### Data

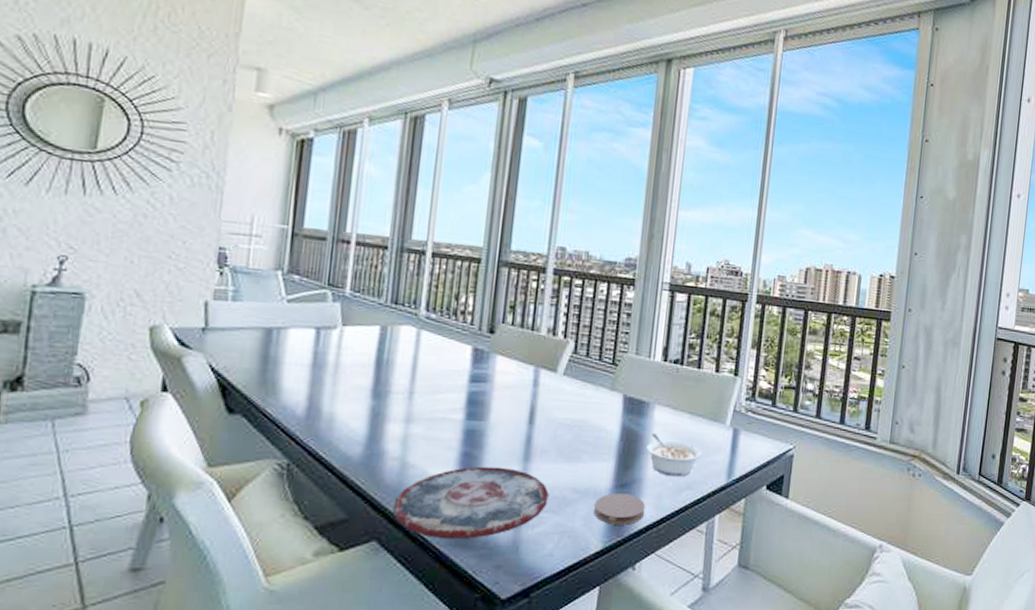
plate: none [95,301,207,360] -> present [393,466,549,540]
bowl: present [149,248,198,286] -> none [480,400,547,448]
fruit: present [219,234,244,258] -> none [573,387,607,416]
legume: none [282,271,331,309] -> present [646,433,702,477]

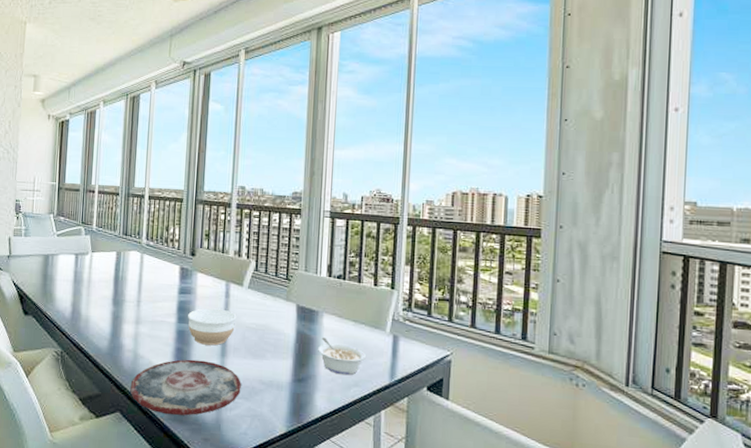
bowl: none [480,400,547,448] -> present [188,308,237,346]
coaster: present [593,493,646,525] -> none [277,386,320,414]

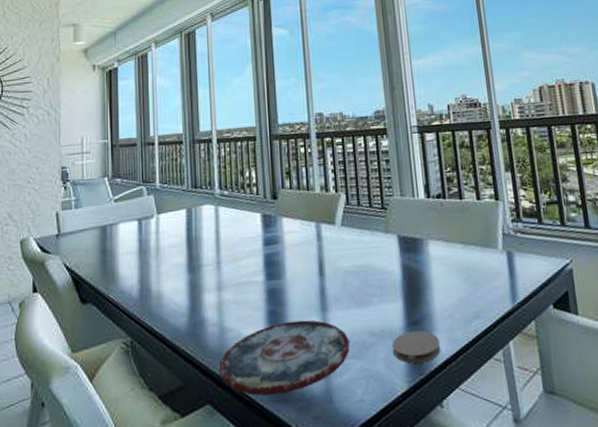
bowl: present [188,308,237,346] -> none [277,255,333,302]
coaster: none [277,386,320,414] -> present [391,330,441,364]
legume: present [318,337,366,375] -> none [428,267,482,308]

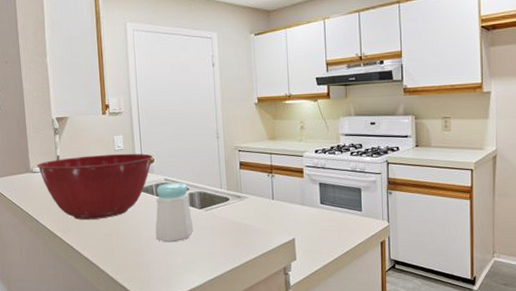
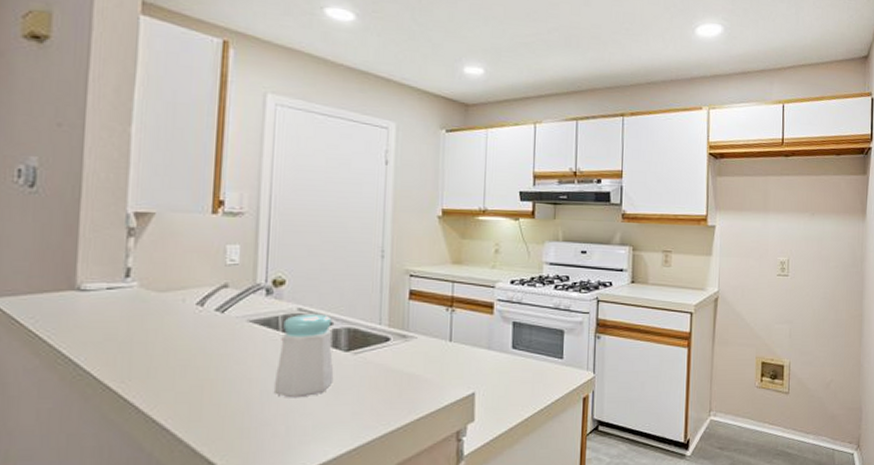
mixing bowl: present [37,153,153,220] -> none [89,269,285,363]

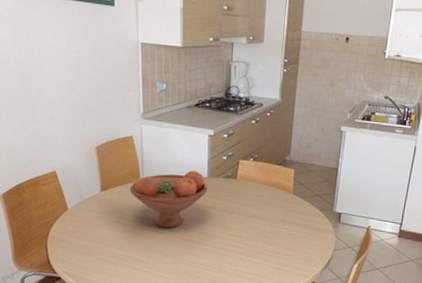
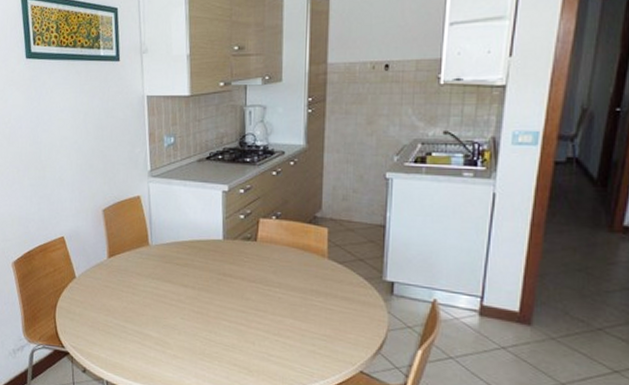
fruit bowl: present [129,170,208,228] -> none [138,232,224,300]

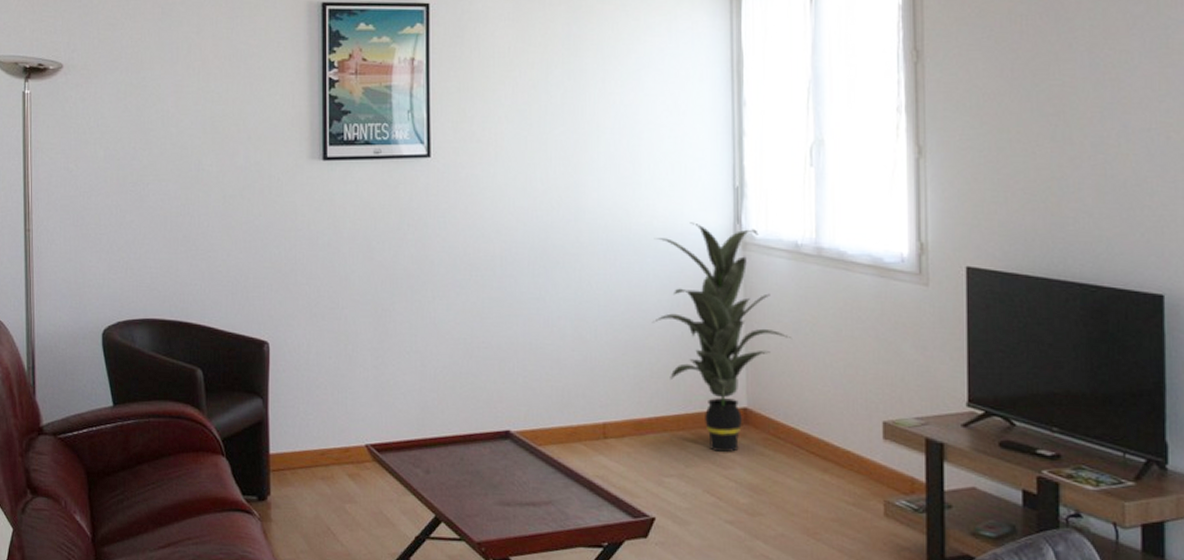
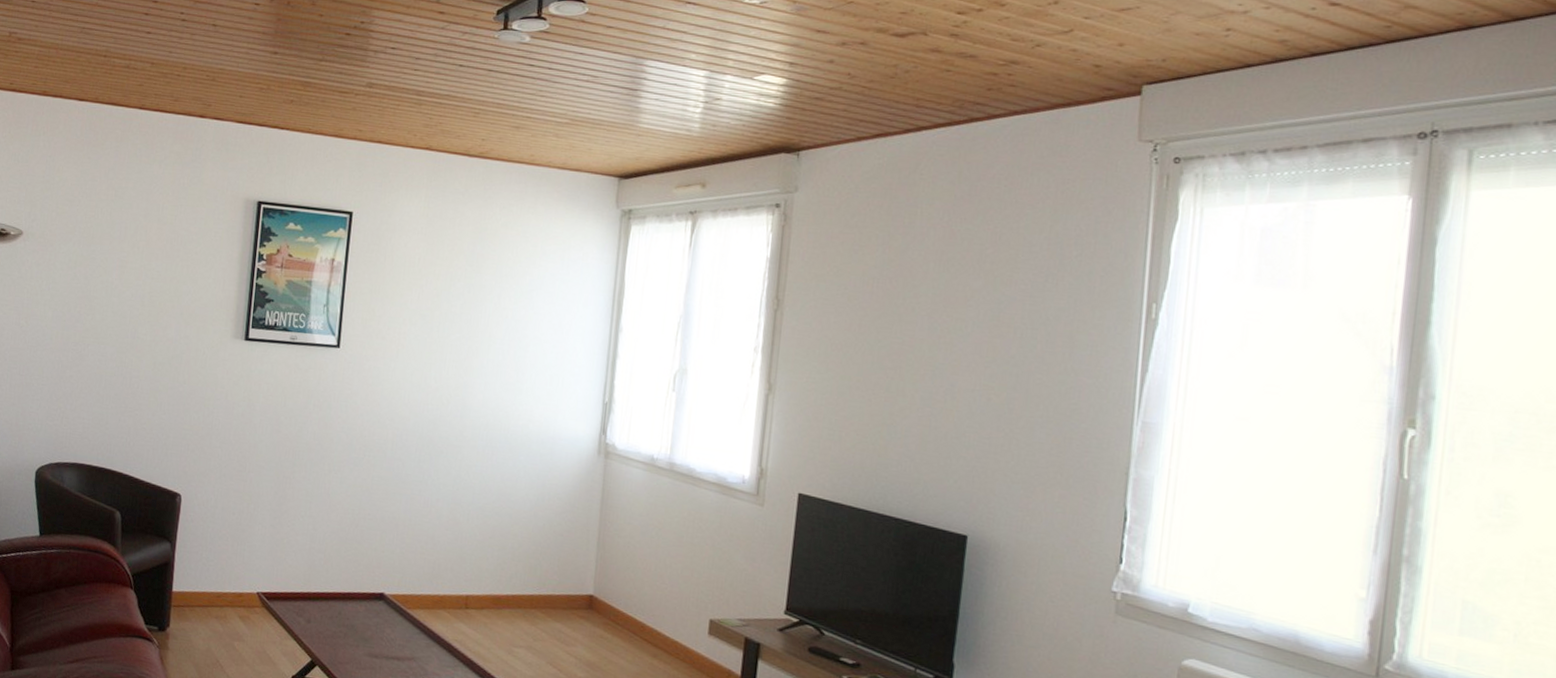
indoor plant: present [653,222,792,453] -> none [519,429,639,632]

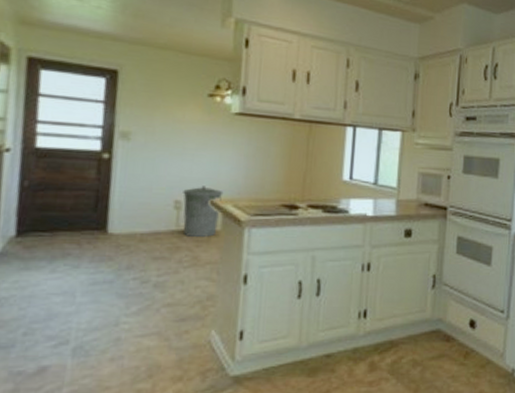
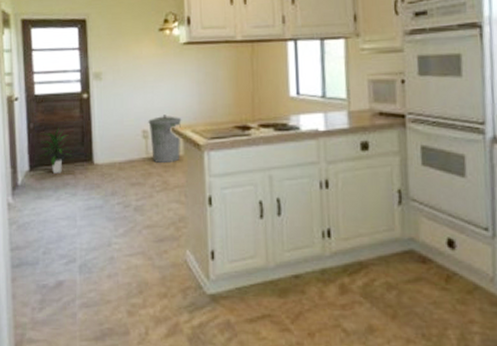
indoor plant: none [33,188,81,242] -> present [40,127,73,174]

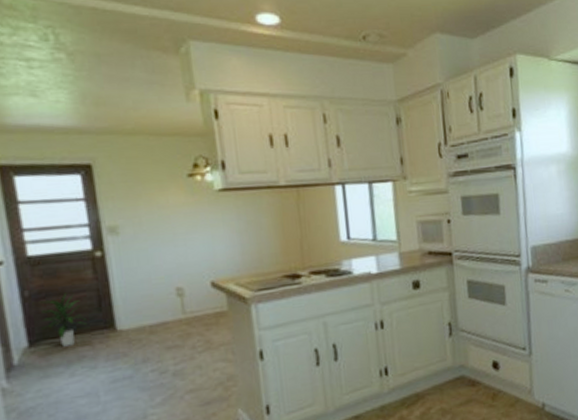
trash can: present [148,115,182,163] -> none [182,269,224,322]

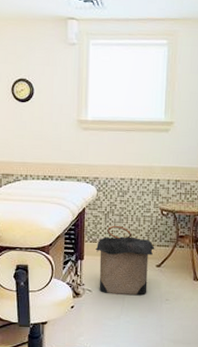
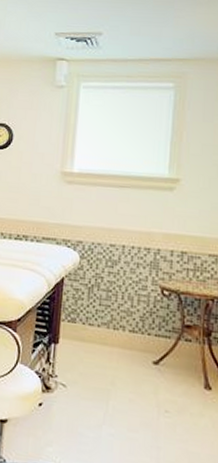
laundry hamper: present [95,225,155,296] -> none [74,303,152,401]

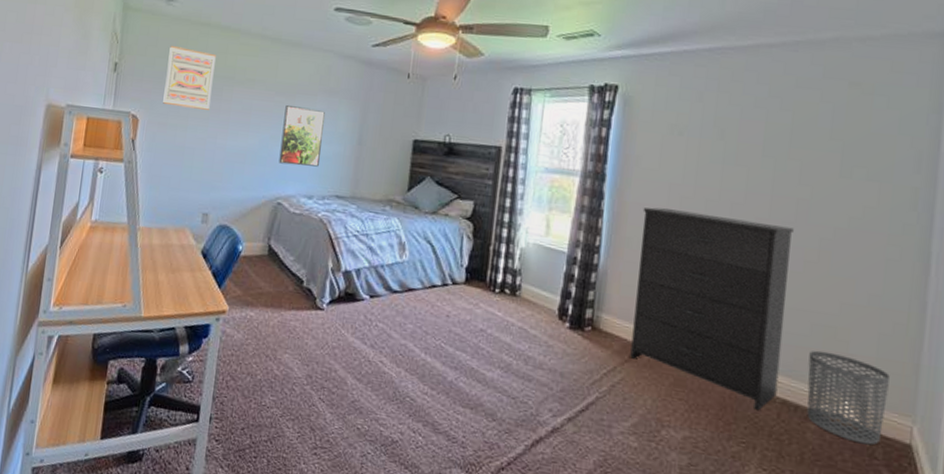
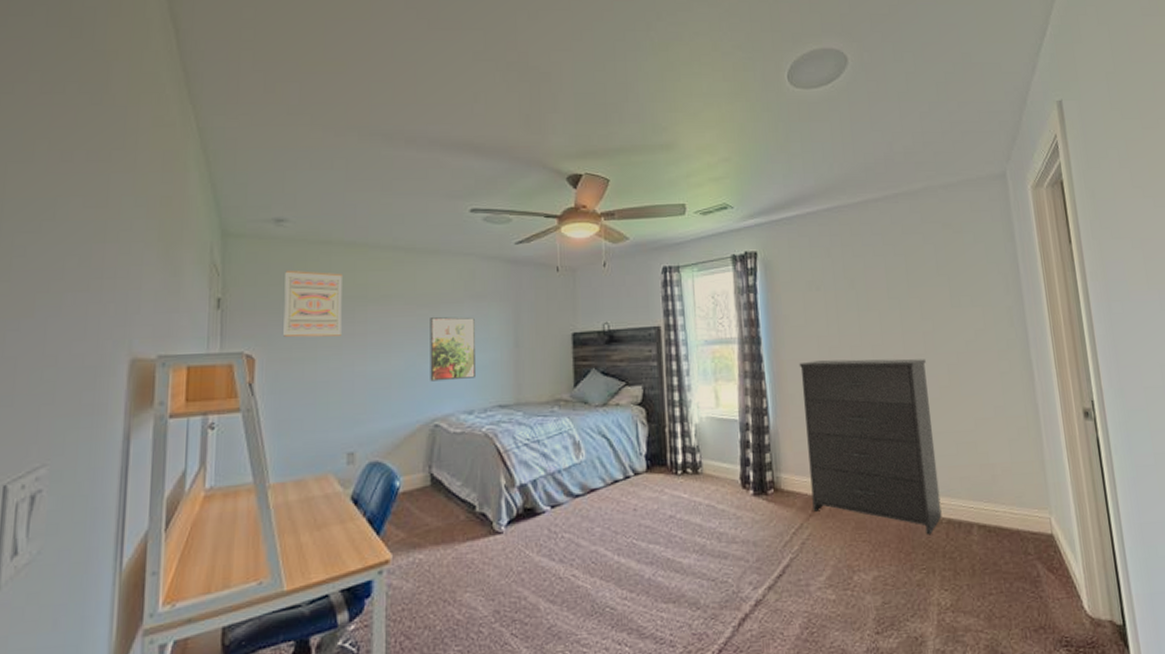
waste bin: present [807,350,890,445] -> none [960,465,1029,544]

### What you should do
All lines in the records above with "legume" need to be found and copied.

### Exercise solution
legume: none [282,271,331,309] -> present [646,433,702,477]
legume: present [318,337,366,375] -> none [428,267,482,308]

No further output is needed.